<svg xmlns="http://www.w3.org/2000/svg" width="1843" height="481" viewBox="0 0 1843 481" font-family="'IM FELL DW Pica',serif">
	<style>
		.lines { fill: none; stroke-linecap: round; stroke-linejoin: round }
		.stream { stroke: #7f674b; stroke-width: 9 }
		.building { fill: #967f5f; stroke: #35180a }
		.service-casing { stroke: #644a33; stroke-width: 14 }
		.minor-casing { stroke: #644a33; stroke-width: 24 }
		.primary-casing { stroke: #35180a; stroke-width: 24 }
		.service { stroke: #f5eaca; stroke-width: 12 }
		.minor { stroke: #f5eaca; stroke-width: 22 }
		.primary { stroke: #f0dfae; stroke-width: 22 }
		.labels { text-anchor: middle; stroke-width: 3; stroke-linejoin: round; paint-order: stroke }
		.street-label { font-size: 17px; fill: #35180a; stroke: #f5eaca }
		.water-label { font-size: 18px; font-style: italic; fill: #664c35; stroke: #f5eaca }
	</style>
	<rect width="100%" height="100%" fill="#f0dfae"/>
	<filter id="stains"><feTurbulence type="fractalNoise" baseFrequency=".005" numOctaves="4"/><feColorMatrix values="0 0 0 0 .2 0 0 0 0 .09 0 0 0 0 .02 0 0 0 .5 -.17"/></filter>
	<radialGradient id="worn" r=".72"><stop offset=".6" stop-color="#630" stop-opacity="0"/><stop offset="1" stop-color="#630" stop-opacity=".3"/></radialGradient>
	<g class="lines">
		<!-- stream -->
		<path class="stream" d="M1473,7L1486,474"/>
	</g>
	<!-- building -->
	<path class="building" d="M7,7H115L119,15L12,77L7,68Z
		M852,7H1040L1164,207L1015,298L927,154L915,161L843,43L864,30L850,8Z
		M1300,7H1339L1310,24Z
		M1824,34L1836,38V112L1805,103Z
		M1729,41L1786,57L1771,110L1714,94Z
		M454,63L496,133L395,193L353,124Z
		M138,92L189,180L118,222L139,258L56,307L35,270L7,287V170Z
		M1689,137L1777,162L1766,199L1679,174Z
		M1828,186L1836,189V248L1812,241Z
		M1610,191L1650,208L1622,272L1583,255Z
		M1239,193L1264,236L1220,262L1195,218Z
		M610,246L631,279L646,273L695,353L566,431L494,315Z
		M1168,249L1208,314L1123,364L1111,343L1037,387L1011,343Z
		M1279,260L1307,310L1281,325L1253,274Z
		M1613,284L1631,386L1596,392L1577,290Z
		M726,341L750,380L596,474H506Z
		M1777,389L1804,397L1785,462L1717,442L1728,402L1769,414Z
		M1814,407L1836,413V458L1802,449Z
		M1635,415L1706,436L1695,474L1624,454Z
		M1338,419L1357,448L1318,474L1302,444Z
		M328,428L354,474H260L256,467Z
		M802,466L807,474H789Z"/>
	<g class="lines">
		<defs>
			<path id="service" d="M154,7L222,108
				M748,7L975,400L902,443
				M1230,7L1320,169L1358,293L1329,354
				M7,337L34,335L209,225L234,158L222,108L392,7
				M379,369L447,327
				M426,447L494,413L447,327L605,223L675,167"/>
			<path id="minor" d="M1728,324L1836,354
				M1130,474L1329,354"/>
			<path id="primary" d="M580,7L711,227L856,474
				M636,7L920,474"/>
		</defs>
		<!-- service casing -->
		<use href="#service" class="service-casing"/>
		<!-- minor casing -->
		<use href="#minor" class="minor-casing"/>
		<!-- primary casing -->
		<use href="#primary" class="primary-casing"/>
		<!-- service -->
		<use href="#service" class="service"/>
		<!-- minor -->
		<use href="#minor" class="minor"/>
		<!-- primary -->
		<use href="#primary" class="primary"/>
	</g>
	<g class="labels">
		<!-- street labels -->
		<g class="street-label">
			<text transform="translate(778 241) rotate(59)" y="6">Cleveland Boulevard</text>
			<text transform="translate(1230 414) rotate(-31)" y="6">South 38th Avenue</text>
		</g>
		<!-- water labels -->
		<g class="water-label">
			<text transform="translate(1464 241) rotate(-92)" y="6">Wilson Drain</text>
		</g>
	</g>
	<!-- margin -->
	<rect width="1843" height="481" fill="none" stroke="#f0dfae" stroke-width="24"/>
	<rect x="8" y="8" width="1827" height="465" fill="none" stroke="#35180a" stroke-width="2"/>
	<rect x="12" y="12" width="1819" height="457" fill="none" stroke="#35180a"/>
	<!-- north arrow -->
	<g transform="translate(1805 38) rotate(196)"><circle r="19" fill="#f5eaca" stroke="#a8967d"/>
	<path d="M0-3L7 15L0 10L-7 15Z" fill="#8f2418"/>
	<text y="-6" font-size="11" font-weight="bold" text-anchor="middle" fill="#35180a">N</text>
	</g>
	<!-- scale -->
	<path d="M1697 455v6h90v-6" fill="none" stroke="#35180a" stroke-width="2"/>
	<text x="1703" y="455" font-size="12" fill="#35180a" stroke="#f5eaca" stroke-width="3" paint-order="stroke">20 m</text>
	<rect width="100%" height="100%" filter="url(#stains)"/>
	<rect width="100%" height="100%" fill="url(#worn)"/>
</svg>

::::::

* AIM OF THE EXERCISE
If a line in the entries above holds the word "worn", count it; then report the total alone.

* RESULT BELOW
2